MariaDB fails to start: WSREP Failed to recover position

    XMLWordPrintable

Details

    Description

      I believe I've found a bug in the systemd/systemctl scripts for MariaDB 10.1.16 on Ubuntu 16.04. None of the service or systemctl commands picked up the wsrep_cluster_address from my config files properly nor could they bootstrap a new cluster no matter what I tried.

      I opened a question on DBA Stack Exchange about it: http://dba.stackexchange.com/q/144691/23088

      I'll cut right to the conclusion: Downgrading to 10.1.14 fixed the problem for me.

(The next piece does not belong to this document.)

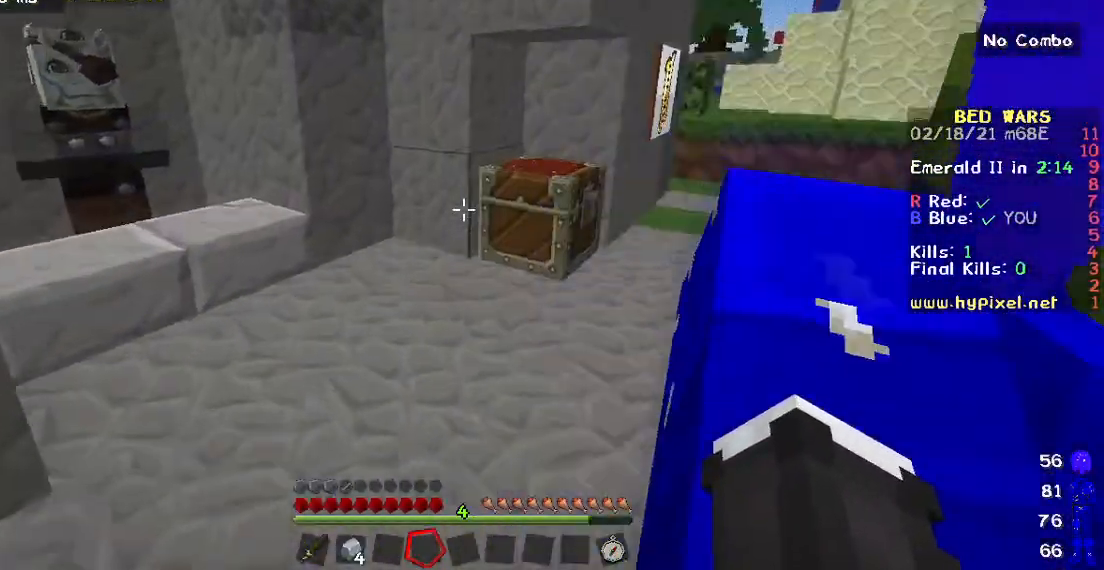
{"keys": ["w"], "mouse": [], "events": [[100, "w", "down"]]}
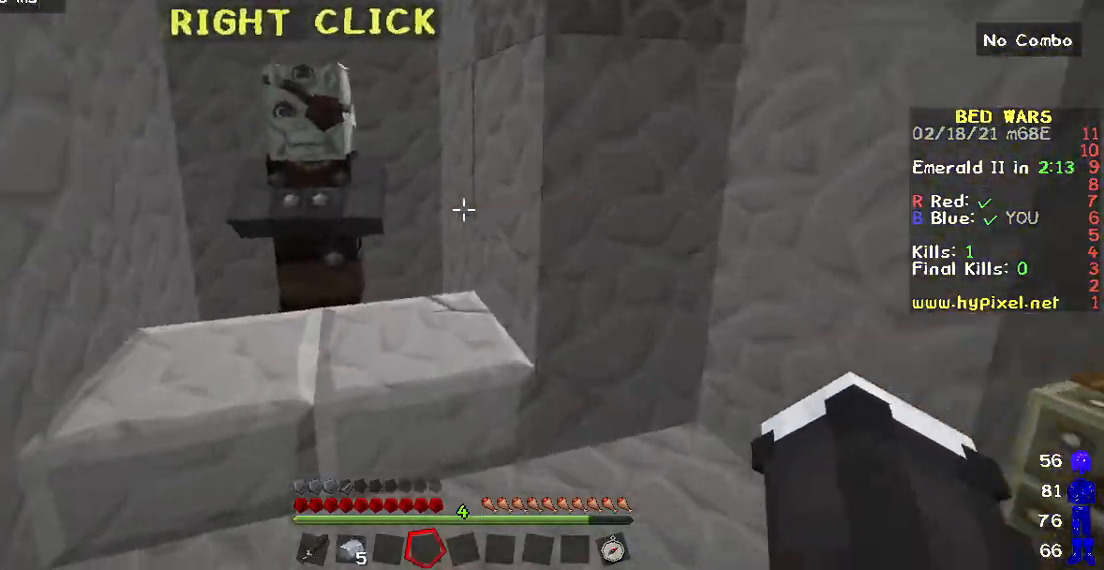
{"keys": [], "mouse": []}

      Here are the details:

      I'm using 10.1.16-MariaDB-1~xenial from the official MariaDB apt repository for 10.1 [stable], via the University of Texas mirror: https://downloads.mariadb.org/mariadb/repositories/#mirror=ut-austin&distro=Ubuntu&distro_release=xenial--ubuntu_xenial&version=10.1

      I had a perfectly functioning MariaDB Galera cluster setup on 3 Ubuntu 16.04 servers.

      Then I upgraded them with apt full-upgrade. Now I have nothing.

      The upgrade to 10.1.16 failed, and quickly brought down the whole cluster. I don't have the output, but dpkg failed on setting up mariadb-server and mariadb-server-10.1.

      I have backups, so I purged all traces of MariaDB/MySQL/Galera from my servers (including removing /var/lib/mysql/, /etc/mysql/, and /var/log/mysql/) and started over. However, now, with a clean install on each server, none of the standard system startup scripts work. I suspect this is why the upgrade process through apt failed, too.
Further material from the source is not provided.